U.S. West Texas Intermediate oil fell below $84 a barrel on Friday after Iran announced the Strait of Hormuz was fully open. The price dip marked an 11% slide in the market, the steepest drop in weeks [2].

The move matters because the Hormuz corridor carries about a fifth of the world’s oil supply, and analysts had warned that a closure could choke up to 13 million barrels per day, sending prices soaring [3]. By reopening the waterway as part of a cease‑fire deal with Lebanon, Tehran removed the immediate threat of a major supply shock, allowing traders to recalibrate and bring down U.S. benchmarks.

"The Strait of Hormuz is completely open to commercial traffic," said Seyed Abbas Araghchi, Iran’s foreign ministry spokesperson, in a statement released to Business Times Online [3]. The announcement was quickly echoed in Washington, where President Donald Trump said, "The Strait of Hormuz is open for business," adding that the decision would help stabilize global markets [4].
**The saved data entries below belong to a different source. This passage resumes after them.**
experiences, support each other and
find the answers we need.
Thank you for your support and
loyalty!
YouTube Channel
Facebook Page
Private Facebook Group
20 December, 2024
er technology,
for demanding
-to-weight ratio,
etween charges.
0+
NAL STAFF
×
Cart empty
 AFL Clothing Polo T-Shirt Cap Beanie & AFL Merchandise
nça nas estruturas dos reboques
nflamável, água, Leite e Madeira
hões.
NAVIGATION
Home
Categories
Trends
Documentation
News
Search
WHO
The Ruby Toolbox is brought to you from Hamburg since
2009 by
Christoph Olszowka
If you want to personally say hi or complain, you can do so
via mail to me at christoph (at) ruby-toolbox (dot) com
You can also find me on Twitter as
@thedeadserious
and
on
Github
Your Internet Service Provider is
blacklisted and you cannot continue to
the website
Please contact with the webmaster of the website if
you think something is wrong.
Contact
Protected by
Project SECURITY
Investors responded swiftly. By midday, WTI futures had slipped below the $84 mark, a level that had seemed secure just days earlier [1]. The decline was mirrored in Brent crude, which also shed more than 10% in value, underscoring how sensitive oil prices remain to geopolitical risk.

Energy analysts said the market had been pricing in a worst‑case scenario of a 13‑million‑barrel‑per‑day disruption, a figure that drove speculative buying in the weeks leading up to the announcement [3]. With the strait now declared open, that premium evaporated, prompting a rapid sell‑off.

"The statement reassured markets about uninterrupted transit through Hormuz," said Firstpost editorial staff, noting that the easing of supply concerns was the primary catalyst for the price plunge [5].

The broader context includes ongoing tensions in the Middle East, where recent clashes between Israel and Hezbollah raised fears of wider regional instability. While the cease‑fire agreement between Iran and Lebanon helped defuse one flash point, traders will continue to watch for any resurgence of hostilities that could again threaten the Hormuz corridor.

**What this means**

The sharp fall in U.S. oil prices illustrates how quickly markets can reverse when a single chokepoint is perceived as safe. With the Strait of Hormuz reopened, short‑term supply risk has receded, likely keeping gasoline and jet fuel costs lower for consumers in the coming weeks. However, the underlying geopolitical tensions remain, meaning the price floor could rise again if new threats emerge.

"The Strait of Hormuz is completely open to commercial traffic," said Seyed Abbas Araghchi.

The sharp fall in U.S. oil prices illustrates how quickly markets can reverse when a single chokepoint is perceived as safe. With the Strait of Hormuz reopened, short‑term supply risk has receded, likely keeping gasoline and jet fuel costs lower for consumers in the coming weeks. However, the underlying geopolitical tensions remain, meaning the price floor could rise again if new threats emerge.